INSTRUCTIONS TO FOLLOW — Return each row below that contains the string "volt", matching its case exactly.

ENTRIES SHOWN —
⁂

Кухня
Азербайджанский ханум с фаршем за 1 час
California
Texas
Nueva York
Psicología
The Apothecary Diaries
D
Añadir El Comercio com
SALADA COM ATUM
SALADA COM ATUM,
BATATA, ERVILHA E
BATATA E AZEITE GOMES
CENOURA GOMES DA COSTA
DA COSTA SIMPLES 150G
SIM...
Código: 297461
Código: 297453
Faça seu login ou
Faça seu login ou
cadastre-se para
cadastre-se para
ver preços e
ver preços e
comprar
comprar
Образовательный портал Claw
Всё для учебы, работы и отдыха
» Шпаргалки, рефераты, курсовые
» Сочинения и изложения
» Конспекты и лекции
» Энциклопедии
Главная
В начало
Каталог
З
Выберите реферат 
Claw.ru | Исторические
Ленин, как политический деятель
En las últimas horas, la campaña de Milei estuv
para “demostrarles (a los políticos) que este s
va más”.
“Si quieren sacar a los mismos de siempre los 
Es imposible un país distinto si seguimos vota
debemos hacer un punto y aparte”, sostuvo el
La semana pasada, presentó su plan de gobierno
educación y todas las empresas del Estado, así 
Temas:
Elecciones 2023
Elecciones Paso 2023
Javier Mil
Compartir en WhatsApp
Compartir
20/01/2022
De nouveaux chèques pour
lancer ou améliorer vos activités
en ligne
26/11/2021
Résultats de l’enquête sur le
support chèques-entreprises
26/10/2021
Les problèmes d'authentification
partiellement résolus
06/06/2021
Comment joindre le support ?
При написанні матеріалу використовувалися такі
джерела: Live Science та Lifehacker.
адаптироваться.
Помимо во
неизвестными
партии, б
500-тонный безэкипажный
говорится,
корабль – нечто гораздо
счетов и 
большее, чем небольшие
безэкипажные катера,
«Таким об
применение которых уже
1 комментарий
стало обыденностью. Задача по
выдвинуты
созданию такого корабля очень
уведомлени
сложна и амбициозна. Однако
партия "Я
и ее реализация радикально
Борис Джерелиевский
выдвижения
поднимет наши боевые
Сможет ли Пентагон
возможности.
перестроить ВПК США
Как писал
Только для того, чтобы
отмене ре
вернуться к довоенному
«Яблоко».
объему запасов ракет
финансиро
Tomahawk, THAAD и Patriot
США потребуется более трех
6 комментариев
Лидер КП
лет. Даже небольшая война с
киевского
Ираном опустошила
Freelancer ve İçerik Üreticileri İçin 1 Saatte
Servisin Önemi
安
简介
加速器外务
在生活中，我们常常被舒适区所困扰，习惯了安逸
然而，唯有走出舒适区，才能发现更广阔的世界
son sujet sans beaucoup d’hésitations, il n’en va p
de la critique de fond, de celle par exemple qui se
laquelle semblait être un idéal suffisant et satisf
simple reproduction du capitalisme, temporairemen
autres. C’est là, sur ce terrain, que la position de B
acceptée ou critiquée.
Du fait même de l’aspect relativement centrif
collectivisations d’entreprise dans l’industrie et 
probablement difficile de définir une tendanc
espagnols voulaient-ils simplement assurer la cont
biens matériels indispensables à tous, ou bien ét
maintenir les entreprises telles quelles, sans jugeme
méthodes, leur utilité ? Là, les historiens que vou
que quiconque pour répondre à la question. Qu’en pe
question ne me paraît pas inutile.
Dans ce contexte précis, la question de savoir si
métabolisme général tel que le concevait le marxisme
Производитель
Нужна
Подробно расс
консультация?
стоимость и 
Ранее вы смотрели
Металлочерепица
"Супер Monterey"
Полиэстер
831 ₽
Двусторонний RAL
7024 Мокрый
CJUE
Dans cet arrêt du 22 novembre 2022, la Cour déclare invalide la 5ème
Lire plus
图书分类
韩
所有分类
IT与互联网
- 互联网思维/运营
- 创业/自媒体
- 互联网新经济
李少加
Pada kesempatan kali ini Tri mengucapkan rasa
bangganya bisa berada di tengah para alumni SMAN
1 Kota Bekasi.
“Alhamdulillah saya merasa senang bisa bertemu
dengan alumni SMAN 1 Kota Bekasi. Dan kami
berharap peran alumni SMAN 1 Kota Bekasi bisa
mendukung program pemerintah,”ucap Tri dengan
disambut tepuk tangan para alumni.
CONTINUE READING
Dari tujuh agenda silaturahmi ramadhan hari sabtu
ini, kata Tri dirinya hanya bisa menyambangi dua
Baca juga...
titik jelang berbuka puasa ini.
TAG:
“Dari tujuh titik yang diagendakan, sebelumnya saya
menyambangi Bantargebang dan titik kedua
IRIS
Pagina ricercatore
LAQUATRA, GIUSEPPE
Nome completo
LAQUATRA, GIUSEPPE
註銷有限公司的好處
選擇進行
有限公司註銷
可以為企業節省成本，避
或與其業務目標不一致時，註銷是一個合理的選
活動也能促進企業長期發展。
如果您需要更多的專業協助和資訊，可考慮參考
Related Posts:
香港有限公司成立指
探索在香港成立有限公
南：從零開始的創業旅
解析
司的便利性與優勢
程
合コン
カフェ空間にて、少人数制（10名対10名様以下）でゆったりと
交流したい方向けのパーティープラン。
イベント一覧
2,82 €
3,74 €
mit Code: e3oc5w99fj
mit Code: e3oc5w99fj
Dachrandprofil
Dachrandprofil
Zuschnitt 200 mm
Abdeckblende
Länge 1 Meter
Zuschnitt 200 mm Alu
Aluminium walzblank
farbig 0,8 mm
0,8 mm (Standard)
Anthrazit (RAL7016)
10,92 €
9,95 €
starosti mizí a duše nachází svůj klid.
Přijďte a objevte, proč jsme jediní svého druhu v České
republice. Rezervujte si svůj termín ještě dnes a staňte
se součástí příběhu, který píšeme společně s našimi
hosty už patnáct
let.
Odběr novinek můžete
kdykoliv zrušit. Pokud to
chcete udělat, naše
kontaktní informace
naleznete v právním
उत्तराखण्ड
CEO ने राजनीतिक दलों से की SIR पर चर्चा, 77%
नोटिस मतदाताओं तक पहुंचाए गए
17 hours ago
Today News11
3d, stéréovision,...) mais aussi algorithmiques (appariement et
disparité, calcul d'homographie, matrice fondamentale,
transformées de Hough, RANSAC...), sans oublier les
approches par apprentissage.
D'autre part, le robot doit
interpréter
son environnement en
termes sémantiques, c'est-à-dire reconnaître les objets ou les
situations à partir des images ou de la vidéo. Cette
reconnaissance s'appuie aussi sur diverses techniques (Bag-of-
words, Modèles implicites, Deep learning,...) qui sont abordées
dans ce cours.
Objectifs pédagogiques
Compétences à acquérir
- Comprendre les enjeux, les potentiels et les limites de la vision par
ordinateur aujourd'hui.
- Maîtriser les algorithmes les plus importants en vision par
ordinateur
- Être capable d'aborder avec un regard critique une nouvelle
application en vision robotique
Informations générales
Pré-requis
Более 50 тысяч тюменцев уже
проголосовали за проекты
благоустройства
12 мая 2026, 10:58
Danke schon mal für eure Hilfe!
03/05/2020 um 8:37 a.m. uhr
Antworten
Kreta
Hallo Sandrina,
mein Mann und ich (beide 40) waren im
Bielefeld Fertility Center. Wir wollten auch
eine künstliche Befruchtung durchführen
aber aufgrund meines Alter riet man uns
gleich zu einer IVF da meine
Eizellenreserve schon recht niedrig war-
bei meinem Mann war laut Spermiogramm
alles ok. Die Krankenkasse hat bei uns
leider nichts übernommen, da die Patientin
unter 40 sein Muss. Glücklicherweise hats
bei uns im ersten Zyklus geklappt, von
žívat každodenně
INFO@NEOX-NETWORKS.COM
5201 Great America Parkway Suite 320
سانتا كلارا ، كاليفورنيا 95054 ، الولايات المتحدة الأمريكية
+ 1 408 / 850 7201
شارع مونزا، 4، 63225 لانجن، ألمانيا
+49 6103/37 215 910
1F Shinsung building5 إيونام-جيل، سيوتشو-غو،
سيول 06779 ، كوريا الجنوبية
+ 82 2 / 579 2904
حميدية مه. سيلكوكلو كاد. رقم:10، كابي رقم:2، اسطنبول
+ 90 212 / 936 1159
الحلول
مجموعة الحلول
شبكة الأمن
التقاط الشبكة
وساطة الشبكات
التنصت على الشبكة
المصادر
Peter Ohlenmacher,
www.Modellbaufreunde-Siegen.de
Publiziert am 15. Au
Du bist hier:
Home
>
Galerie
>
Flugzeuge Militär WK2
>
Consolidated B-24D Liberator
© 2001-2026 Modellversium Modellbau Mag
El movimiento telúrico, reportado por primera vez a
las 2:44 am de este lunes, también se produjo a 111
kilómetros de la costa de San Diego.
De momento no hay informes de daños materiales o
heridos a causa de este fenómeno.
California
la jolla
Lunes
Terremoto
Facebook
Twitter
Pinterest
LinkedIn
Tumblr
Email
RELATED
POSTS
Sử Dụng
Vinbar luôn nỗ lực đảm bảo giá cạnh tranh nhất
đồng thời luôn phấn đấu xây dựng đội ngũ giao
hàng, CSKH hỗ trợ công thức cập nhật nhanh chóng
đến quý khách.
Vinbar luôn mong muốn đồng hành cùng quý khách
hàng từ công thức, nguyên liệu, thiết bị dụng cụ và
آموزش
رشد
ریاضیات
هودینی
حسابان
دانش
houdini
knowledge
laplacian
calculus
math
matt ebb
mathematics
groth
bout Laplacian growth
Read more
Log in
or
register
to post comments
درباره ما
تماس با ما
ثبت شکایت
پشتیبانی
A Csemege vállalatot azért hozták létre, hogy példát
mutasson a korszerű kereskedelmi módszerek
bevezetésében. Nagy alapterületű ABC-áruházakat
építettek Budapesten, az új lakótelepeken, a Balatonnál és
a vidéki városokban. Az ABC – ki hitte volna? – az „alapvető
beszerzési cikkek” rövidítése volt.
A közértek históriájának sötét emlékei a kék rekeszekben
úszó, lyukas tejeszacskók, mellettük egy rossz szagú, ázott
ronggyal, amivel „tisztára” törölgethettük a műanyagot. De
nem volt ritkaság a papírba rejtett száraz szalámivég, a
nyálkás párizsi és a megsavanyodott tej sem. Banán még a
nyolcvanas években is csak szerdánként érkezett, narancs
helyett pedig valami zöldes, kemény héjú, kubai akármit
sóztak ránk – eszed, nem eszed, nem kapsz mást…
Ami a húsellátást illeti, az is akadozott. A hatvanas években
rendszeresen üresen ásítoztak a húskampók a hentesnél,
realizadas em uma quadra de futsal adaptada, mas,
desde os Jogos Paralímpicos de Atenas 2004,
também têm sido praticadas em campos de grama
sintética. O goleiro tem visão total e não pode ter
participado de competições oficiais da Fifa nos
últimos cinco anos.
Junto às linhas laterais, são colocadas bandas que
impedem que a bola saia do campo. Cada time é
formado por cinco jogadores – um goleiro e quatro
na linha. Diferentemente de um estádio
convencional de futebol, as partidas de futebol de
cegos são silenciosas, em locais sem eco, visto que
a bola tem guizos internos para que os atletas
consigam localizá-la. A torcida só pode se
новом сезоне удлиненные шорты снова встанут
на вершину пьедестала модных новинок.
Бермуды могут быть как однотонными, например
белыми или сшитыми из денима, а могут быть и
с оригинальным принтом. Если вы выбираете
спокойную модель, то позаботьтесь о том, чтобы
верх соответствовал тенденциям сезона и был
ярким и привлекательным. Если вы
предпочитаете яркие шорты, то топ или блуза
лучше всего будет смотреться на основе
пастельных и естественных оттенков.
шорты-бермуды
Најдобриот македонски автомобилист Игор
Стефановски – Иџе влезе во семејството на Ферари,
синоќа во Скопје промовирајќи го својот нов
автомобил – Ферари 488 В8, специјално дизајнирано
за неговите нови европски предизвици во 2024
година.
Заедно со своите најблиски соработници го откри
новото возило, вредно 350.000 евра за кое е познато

⁂

FINISHED TASK —
beszerzési cikkek” rövidítése volt.
nem volt ritkaság a papírba rejtett száraz szalámivég, a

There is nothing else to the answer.